The nine lives of the eminent domain for mortgages debate
By Matthew Goldstein and Jennifer Ablan
Law professor Bob Hockett, widely credited with popularizing the idea of using eminent domain to restructure underwater mortgages, says he continues to be approached by yield-hungry angel investors looking for a way to help out struggling homeowners and make money at the same time.
He said an increasing number of wealthy investors on “both coasts” regularly reach out to him to get more information about how eminent domain would work and get a better read on “the prospects of municipalities adopting one or another variance of the plan.”
Hockett also is continuing to advise local officials in a variety of cities including some in New Jersey and New York (Irvington, N.J. and Yonkers, N.Y. for instance) on how they might use eminent domain to condemn, seize and restructure deeply underwater mortgages for homeowners determined to keep-up with their high monthly mortgage payments.
Local officials continue to consider the idea of eminent domain even after it ultimately was rejected in San Bernardino County, Calif., North Las Vegas and banks and bond investors sued Richmond, Calif., the municipality that is furthest along the path to condemning underwater mortgages. The lawsuit against Richmond was dismissed by a federal judge as being premature because the California city merely has said it is considering eminent domain but has yet to actually condemn any home loans.
The lawsuits, however, were something of a warning shot to local officials in Richmond and elsewhere that Wall Street will fight like tooth and nail against the plan that would effectively give municipalities the powers to rewrite mortgages and in the process reduce the value of the bonds the loans were packaged into it.
Hockett spoke to us at the Reuters Global Investment Outlook Summit, where not surprisingly, a number of money managers who invest in mortgage securities either panned the idea or dismissed it as an intriguing intellectual subject that makes for good headlines but not much else.

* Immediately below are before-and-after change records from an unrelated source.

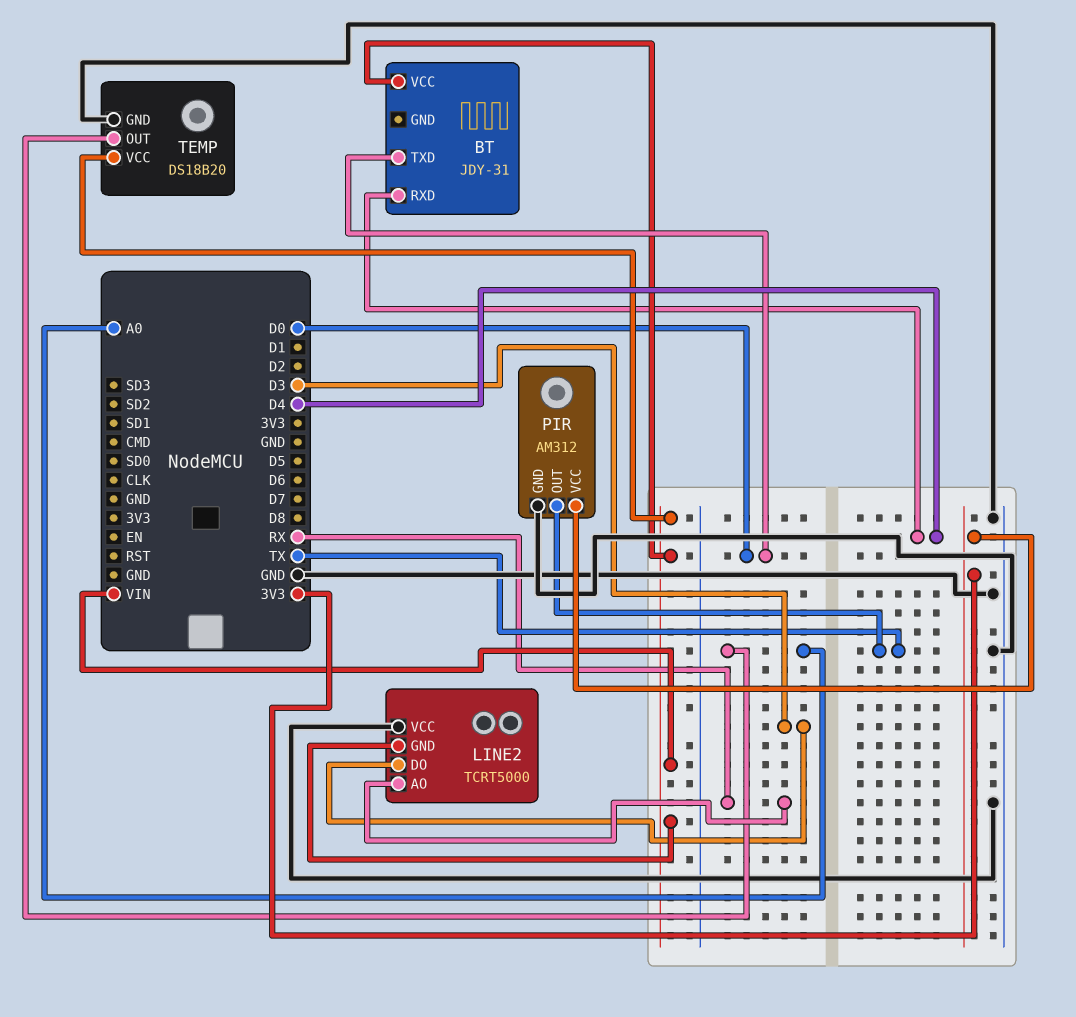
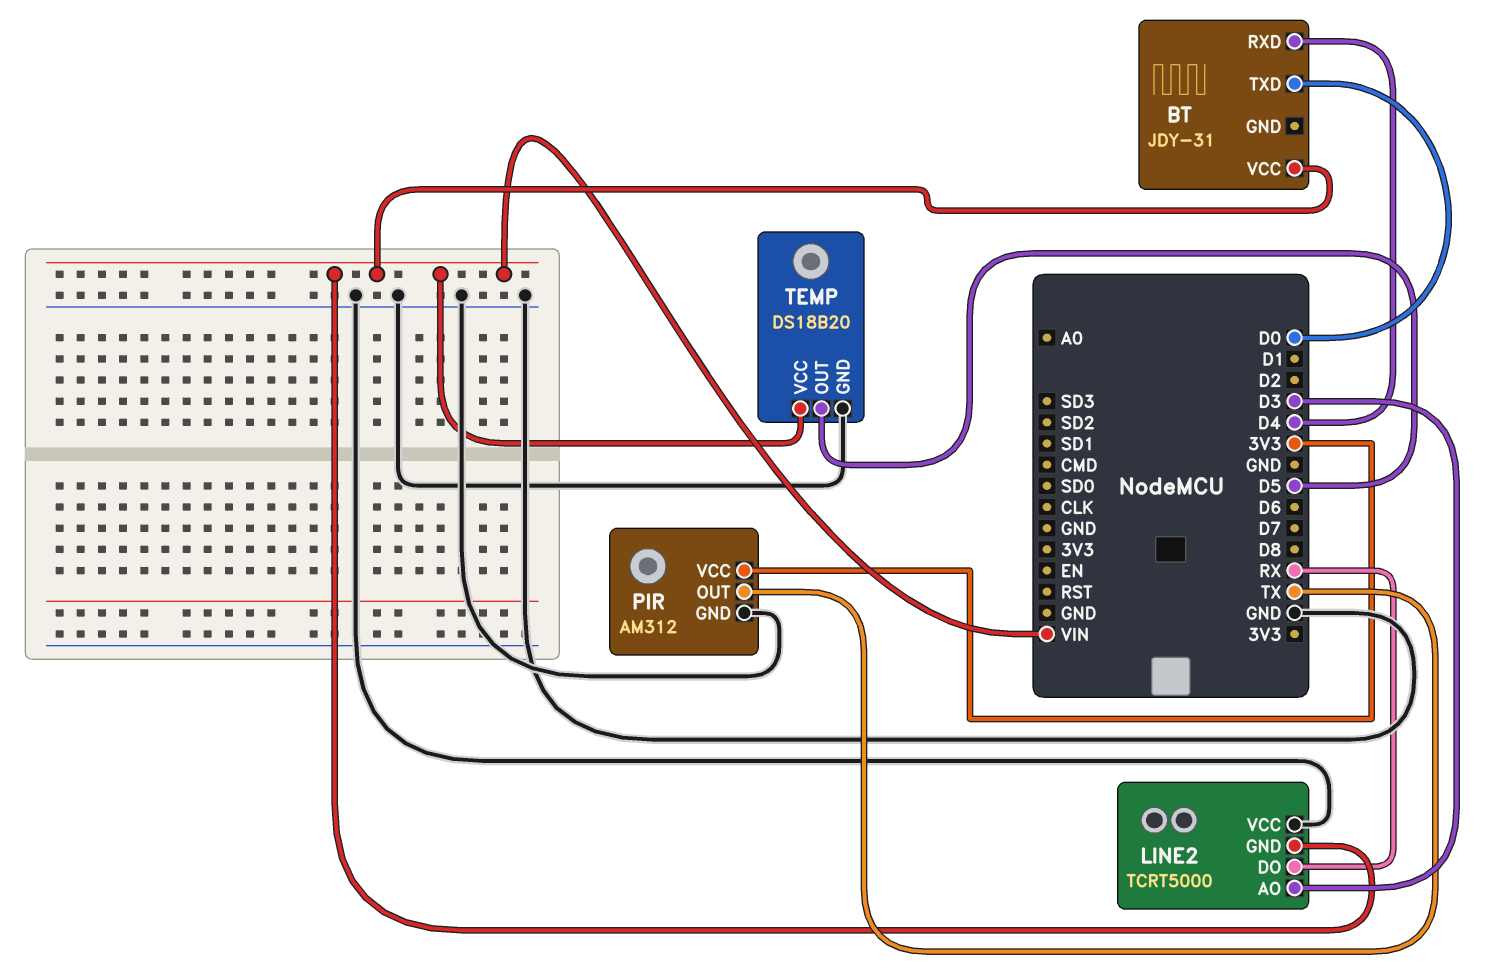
LINE2 pin AO: RX -> D3
LINE2 pin DO: D3 -> RX
TEMP pin OUT: A0 -> D5

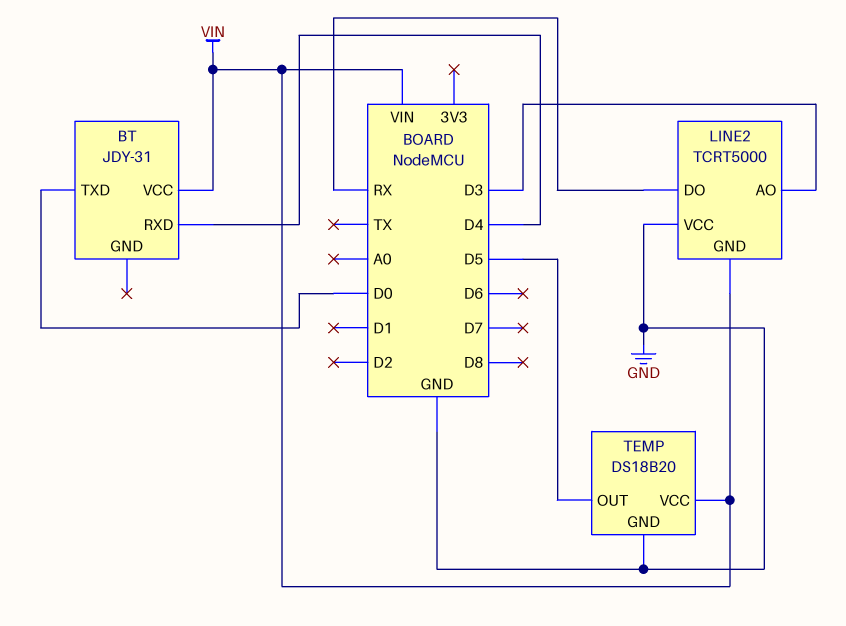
PIR: AM312 -> none
PIR pin GND: GND -> none
PIR pin OUT: TX -> none
PIR pin VCC: 3V3 -> none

Said Metacapital’s Deepak Narula: “I think it is one of the worst ideas ever. It’s fun to write about but nothing will happen.”
Still, the fact that investors and local officials across the U.S. are talking about an idea as controversial as eminent domain to provide debt relief to cash-strapped homeowners, nearly 1 ½ years after we first wrote about it in San Bernardino County, is an indication of just how lackluster the U.S. economic recovery continues to be.
To be sure, the number of underwater mortgages—home loans greater than the value of the underlying home—is coming down with the increase in home prices in some of the nation’s hardest hit markets like Las Vegas, Phoenix, and southern California. But the number of underwater mortgages, estimated at 10.7 million, remains high and in some communities where a large number of subprime loans were sold, the percentage of underwater mortgages is particularly significant. (For a good look at the counties across the US with the highest percentage of underwater mortgages see this heatmap prepared by RealtyTrac).
For homeowners stuck in an underwater mortgage it limits their ability to sell their homes so they can either downsize to a smaller home, rent an apartment or move to another city or state where jobs may be more plentiful. And being stuck in an overly expensive home mortgage squeezes the available disposable income of borrowers, another drag on the economy.
So the chatter goes on and the odds are inevitable that one community will finally take the jump and actually seize some mortgages. That move will spark an immediate lawsuit from Wall Street banks and bond investors and most predict that matter will then take years to decide and wind its way up to the Supreme Court.
Hockett takes issue with the conventional wisdom that using eminent domain to seize mortgages is potentially unconstitutional and will be a matter ultimately decided by the Supreme Court. But he suggests there is another outcome for all of this and that is if mortgages packaged into residential mortgage backed securities are treated the same way as commercial loans stuffed into commercial mortgage backed securities. He said it’s not uncommon for loans in CMBS to be restructured by the parties without threats of litigation.
Hockett said if Wall Street took the same approach to restructuring severely underwater home loans, especially in a time of crisis, as it does with commercial loans the talk of eminent domain wouldn’t even be necessary.